Yes, say some. They argue that Twitter and Facebook play a vital role in ensuring that people are not misinformed. If they do not take action against untrue stories, then fake news will spread online and influence people’s votes. Twitter may be run by self-interested billionaires, but so are most newspapers; social media can therefore act as a counterweight to big news organisations.
Not at all, say others. They claim that people must be allowed to make up their own minds: Twitter has no right to decide that some information is “bad for them”. And they point out that, unlike newspapers, social media giants have monopoly power: if people are unhappy with what one newspaper publishes they can start reading another, whereas there are no alternative social media sites that have any clout.
- Is it right for some people to decide what others are allowed to know?
- What conditions would have to exist to allow completely free speech?
- Design the front page of your own newspaper. Give it a name, then decide where your images and text should go.
- How should Facebook and Twitter determine what content is suppressed and what is allowed to stay up? Draw up your own brief set of guidelines for moderating Facebook posts or tweets.
Some People Say...
“Lock up your libraries if you like; but there is no gate, no lock, no bolt that you can set upon the freedom of my mind.”Virginia Woolf, (1882–1941), English author
What do you think?
Q & A
- What do we know?
- Most people agree that censorship, whether private or public, tends to crush artistic and individual creativity. In his famous essay On Liberty, the English philosopher John Stuart Mill argued that when speech and expression are restricted, the mind also becomes less free and original. He claimed that suppressing ideas, even mostly false ones, always kills truth.
- What do we not know?
- There is some debate over how free speech is actually to be practised.
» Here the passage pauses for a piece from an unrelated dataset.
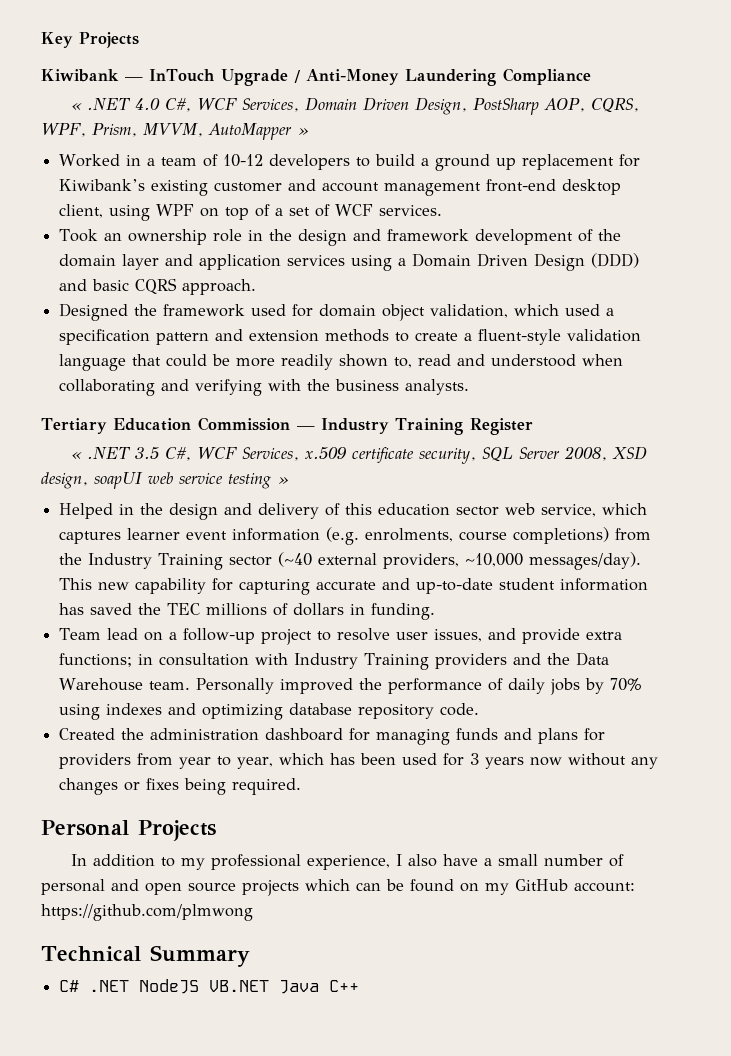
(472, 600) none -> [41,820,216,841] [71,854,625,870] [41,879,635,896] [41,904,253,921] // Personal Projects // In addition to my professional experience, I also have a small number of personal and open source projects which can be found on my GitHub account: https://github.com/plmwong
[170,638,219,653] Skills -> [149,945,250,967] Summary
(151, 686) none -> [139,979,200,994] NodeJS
Even Mill recognised that people must be prevented from saying things that would substantially harm the public. Some have claimed that libel cases are often an attack on free speech, but others insist that there must be accountability for the things that people say – even if they are not prevented from saying them. Some suggest that free speech is impossible because every society always elevates some opinions over others.
- New York Post
- One of the USA’s oldest newspapers, it was created in 1801 by Founding Father Alexander Hamilton. For most of the twentieth century it was a centre-left outlet, but after it was purchased by Rupert Murdoch in 1976, it turned into a conservative tabloid.
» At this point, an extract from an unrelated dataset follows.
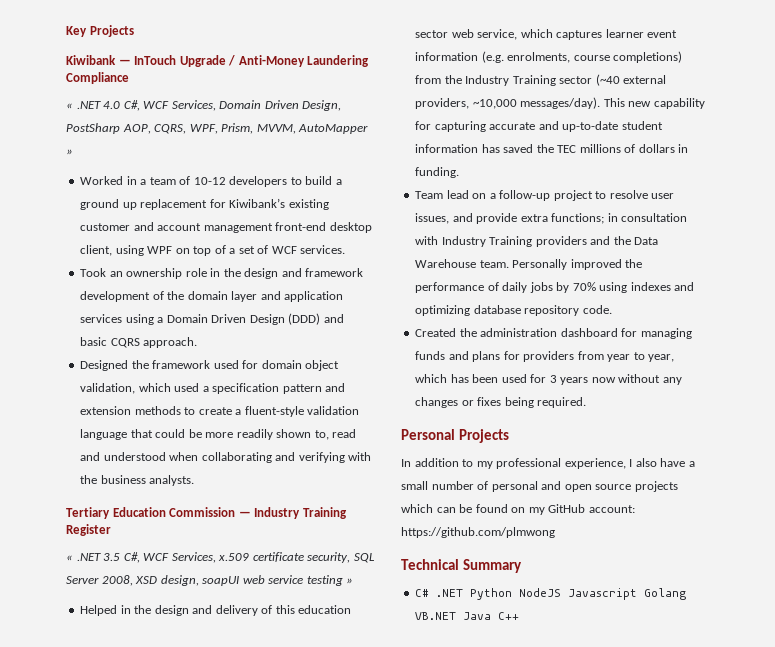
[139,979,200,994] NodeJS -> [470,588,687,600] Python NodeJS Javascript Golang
- Ukraine is an eastern European country that borders Russia. The country was part of the Soviet Union until it became independent in 1991. In recent years it has come into conflict with Russia, which seized parts of its territory in 2014.
- The use of political power for individual gain. It is regarded as a breach of trust between the people and their representatives, and widespread corruption usually undermines the legitimacy of a state.
- Republican Party
- Also known as the Grand Old Party or GOP, it is one of the USA’s two major political parties. Its first president was Abraham Lincoln. It sits on the right of the political spectrum.
- Pentagon Papers
- A dossier published in the New York Times by Daniel Ellsberg in 1971 that proved that the US state had lied to the public and to Congress about its involvement in the Vietnam War.
- Investment banks
- Banks that offer financial advice and support to large companies. They have been criticised for engaging in reckless behaviour that causes economic damage: several were implicated in the financial crisis of 2008.
- Rupert Murdoch
- An Australian businessman who has amassed a vast media empire since the 1970s. He has been accused of using the media outlets he controls to further his own business interests.